The findings suggest CD137 expression may be associated with COVID-19 disease outcomes.
 
Finally, the team found that severely infected COVID-19 patients have increased B-cell expression of CD95 and CD27, and decreased expression of HLA-DR. These findings need to be investigated further to explore possible therapeutic interventions. The prolonged activation we observed, particularly of T cells and monocytes, may be due to the persistence of antigen, either viral RNA and/or protein, despite resolution of symptoms.
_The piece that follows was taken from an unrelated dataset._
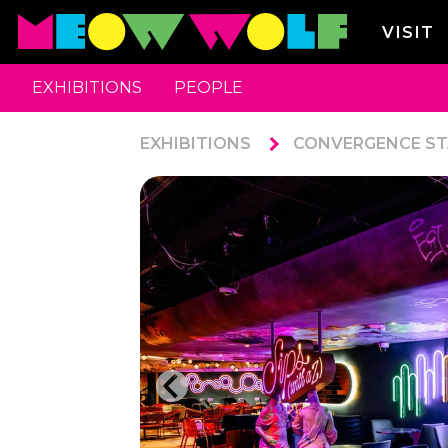
VISIT
EXHIBITIONS
PEOPLE
EXHIBITIONS
CONVERGENCE ST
Support of this can be found from the studies that identified the persistence of viral RNA in SARSCoV-2 patients during the convalescent period. https://pubmed.ncbi.nlm.nih.gov/32147538/
 
https://pubmed.ncbi.nlm.nih.gov/32235945/
 
Antigen presenting cells (APCs) that present viral RNA can cross-prime and activate CD8+ T cells through a TLR3 mechanism, which could be similar to what is occurring in SARS-CoV-2 infected individuals. These data open the door to many interesting mechanistic studies to determine what factors are causing and prolonging immune cell activation https://pubmed.ncbi.nlm.nih.gov/15711573/
 
The B and T cells from both patient cohorts had phenotypes consistent with activation and cellular exhaustion throughout the first two months of infection. And in the non-hospitalized individuals, the activation markers and cellular exhaustion increased over time.
 
 "These findings," Dr Mudd and Dr Remy said in their commentary, "illustrate the persistent nature of the adaptive immune system changes that have been noted in COVID-19 and suggest longer-term effects that may shape the maintenance of immunity to SARS-CoV-2."
 
A key question now being explored, the study team says, is whether these observed immunologic changes are associated with symptoms experienced well beyond the acute infection, often described as "Long COVID."